Start of GIVEN TEXT

Artefacts of Legal Inquiry: The Value of Imagination in Adjudication

Maks Del Mar talks to us about his book published by Hart Publishing

Published:
Artefacts of Legal Inquiry book cover

Q: What is this book about?

The book is a defence of the role and value of certain forms of language – which I call ‘artefacts’ – and the mental processes they invite, i.e. imagination. At the most general level, I am interested in this relation between language and mind, and especially minds in the plural – what kinds of forms of language enable people to imagine together, interactively and collectively? The kinds of ‘artefacts’ I explore are fictions, metaphors, figures, and scenarios, but these are just examples of the broader phenomenon I am trying to identify.

You might ask: what has this got to do with law? The context in which I look at artefacts, and related processes of imagination, is that of common law adjudication. I thus ask: how, if at all, are these forms of language, and the interactive and collective processes of imagination they enable, valuable in adjudication? My argument is that they help advocates and judges identify what’s at stake normatively in cases, i.e. what values, vulnerabilities and interests are at stake in the case they are deciding, as well as in potentially similar cases in the future.

Amongst my examples are: the fictions of causation employed in certain tort cases; the metaphor of the living tree in certain constitutional cases; the figure of the officious bystander, deployed in the law of implied terms; and hypothetical scenarios used in cases of contractual repudiation. My examples thus range across both private and public law.

Q: What made you write this book?

End of GIVEN TEXT
Start of DATA SEGMENT

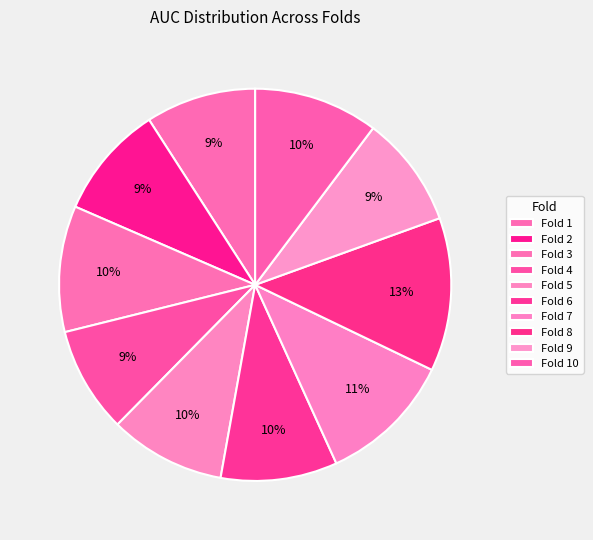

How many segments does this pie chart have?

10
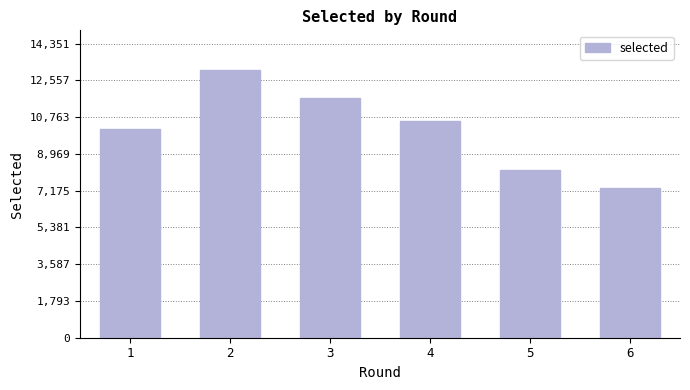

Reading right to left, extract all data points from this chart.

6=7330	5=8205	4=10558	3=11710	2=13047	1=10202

End of DATA SEGMENT

WHAT TO DO>
1. In the interview about the book on imagination in adjudication, which figure does the author say is deployed in the law of implied terms?
2. Pick up the interview about the book on imagination in adjudication and continue it from its final line.

ANSWERS>
1. The officious bystander.

2.
There is a long-standing prejudice against imagination in theories of legal reasoning. It is thought that legal reasoning must be a matter of rationality in a narrow sense, and thus without the influence of anything as allegedly unpredictable and subjective as imagination or emotion. Even, however, in more sympathetic references to imagination – in law and literature studies for instance – imagination is sometimes referred to, but without really being theorised. One of my aims in this book was thus to provide a well-worked out model of imagination – one that could form a starting point for conversations and debates about its value in legal reasoning.

A related aim was to bring a number of disciplines into dialogue with each other – in particular to enable dialogue between legal theory, philosophy, cognitive sciences, and literary theory and history. I also wanted to show how certain particular areas of scholarship were vital for legal theory, e.g. the theory and history of rhetoric and poetics; and the cognitive literary humanities, especially the work on our affective and embodied experience of reading texts.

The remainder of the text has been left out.